Chapter 3: The investment framework of the institution Flashcards
1
Q
Actuarial risk
A
The probability of failing to achieve the investor’s objective.
2
Q
The risk tolerance of an institution will depend on: (3)
A
- the nature of the institution
- the constraints of its governing body and documentation
- legal or statutory controls
3
Q
The principal aim of an investing institution
A
To meet its liabilities as they fall due.
The overriding need is to minimise risk.
4
Q
The main factors that will influence a long-term investment strategy: (14)
A
- The nature of the existing liabilities: are they fixed in monetary terms, real, or varying in some other way?
- The currency of the existing liabilities
- The term of the existing liabilities
- The level of uncertainty of the existing liabilities, both in amount and timing.
- Tax, both the tax treatment of different investments and the tax position of the investor, must be considered.
- Statutory, legal or voluntary restrictions on how the fund may invest.

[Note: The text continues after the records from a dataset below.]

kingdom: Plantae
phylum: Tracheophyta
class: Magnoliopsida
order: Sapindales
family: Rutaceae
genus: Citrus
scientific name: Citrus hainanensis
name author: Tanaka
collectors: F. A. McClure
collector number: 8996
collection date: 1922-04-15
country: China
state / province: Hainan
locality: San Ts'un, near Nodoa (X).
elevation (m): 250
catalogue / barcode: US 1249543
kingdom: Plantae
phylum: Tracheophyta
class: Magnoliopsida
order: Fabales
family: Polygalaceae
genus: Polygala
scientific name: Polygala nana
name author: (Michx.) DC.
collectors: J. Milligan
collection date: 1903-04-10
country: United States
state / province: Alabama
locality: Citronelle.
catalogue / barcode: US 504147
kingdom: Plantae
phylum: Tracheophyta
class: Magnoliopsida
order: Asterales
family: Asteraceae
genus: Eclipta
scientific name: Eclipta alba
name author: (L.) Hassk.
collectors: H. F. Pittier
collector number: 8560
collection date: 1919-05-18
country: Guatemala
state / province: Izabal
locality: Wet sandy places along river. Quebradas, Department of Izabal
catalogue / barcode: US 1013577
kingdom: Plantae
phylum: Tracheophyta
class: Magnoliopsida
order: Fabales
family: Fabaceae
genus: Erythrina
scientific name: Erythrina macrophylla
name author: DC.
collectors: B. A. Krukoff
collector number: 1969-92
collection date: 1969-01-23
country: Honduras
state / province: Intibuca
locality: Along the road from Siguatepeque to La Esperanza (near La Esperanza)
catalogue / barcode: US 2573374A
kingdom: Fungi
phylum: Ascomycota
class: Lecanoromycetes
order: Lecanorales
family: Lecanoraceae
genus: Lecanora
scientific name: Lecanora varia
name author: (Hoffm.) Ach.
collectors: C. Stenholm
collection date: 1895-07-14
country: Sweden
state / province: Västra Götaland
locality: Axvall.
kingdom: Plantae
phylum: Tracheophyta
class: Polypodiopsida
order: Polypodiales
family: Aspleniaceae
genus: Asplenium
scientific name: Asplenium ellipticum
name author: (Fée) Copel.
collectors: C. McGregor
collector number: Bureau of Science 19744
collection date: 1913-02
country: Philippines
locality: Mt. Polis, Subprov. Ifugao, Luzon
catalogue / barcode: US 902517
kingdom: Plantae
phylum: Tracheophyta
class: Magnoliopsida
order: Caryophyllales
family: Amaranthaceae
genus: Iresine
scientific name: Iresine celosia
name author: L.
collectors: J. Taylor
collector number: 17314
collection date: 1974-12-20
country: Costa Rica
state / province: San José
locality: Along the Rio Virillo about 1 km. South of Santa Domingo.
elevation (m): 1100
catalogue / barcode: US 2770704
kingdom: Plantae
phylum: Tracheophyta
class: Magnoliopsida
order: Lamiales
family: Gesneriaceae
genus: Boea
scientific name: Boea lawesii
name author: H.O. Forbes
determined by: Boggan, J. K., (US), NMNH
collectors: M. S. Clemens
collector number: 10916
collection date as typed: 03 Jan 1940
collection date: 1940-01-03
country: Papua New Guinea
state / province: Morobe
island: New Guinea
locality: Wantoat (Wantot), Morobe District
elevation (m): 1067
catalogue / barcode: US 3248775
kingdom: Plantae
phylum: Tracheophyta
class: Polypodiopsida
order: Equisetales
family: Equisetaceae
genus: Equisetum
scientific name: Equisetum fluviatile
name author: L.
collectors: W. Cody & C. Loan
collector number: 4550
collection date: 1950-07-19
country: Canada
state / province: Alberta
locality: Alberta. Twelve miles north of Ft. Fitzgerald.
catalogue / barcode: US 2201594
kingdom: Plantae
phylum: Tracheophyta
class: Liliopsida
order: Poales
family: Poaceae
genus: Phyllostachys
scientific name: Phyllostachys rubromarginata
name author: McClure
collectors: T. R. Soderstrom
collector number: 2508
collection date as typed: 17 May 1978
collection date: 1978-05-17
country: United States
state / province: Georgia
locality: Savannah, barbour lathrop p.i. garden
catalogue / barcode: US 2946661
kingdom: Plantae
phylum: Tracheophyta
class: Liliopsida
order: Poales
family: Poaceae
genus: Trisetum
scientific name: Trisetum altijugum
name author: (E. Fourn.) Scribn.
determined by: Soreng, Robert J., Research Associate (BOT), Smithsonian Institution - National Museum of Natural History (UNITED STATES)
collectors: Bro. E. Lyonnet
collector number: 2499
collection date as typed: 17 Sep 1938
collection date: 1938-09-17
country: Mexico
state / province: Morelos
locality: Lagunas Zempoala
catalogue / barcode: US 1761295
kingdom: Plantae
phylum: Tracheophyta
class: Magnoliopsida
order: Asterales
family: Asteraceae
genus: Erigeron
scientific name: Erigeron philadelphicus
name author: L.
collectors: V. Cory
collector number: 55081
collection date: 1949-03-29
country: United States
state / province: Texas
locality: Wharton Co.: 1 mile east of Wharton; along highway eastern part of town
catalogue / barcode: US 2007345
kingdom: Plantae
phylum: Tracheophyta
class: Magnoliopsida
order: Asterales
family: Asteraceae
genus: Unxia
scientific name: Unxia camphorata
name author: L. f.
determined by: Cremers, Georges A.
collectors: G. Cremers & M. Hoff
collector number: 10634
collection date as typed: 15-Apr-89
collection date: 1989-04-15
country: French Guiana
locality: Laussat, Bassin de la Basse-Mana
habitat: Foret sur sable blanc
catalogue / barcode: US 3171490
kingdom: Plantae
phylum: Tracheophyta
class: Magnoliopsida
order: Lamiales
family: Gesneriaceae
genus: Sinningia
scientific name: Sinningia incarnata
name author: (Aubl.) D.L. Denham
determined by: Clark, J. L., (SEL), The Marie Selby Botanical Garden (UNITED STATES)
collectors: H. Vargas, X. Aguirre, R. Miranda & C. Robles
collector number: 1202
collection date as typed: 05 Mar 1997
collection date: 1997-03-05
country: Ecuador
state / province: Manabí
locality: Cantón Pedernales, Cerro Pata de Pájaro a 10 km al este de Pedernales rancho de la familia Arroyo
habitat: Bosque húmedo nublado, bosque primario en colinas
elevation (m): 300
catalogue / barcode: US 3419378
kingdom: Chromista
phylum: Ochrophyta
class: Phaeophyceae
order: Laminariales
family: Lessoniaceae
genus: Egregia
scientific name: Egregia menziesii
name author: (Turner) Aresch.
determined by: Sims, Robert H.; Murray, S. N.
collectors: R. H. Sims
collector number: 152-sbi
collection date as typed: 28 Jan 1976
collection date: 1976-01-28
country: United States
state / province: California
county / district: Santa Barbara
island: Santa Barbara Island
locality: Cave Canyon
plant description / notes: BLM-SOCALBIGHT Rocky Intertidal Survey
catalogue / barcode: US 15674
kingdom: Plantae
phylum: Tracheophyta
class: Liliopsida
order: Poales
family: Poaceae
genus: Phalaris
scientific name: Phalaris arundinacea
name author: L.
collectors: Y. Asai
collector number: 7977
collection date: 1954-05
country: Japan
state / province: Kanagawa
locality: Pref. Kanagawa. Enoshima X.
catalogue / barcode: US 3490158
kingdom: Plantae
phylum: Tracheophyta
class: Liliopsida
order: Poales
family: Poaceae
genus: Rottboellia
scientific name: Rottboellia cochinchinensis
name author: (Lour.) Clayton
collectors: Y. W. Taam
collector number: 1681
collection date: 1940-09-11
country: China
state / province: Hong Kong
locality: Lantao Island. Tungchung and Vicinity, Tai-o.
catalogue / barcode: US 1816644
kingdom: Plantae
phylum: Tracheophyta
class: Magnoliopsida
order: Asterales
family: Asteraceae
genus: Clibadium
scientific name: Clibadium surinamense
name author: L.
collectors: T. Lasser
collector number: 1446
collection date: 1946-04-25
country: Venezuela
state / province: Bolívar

- The size of the assets, both in relation to the liabilities and in absolute terms.
- The expected long-term return from various asset classes.
- Statutory valuation and solvency requirements.
- Future accrual of liabilities
- The existing portfolio, including its liquidity.
- The strategy followed by other funds.
- The amount of risk that the investor is prepared to take.
- The investor’s objectives.
5
Q
Tactical asset allocation
A
The attempt to maximise return by departing from the benchmark position and hence conflicting with the minimisation of risk.
6
Q
5 Factors to be considered before making a tactical asset switch
A
- The expected extra returns to be made relative to the additional risk
- Constraints on the changes that can be made to the portfolio
- The expenses of making the switch
- The problems of switching a large portfolio of assets
- The ability to switch back to the long-term benchmark when required.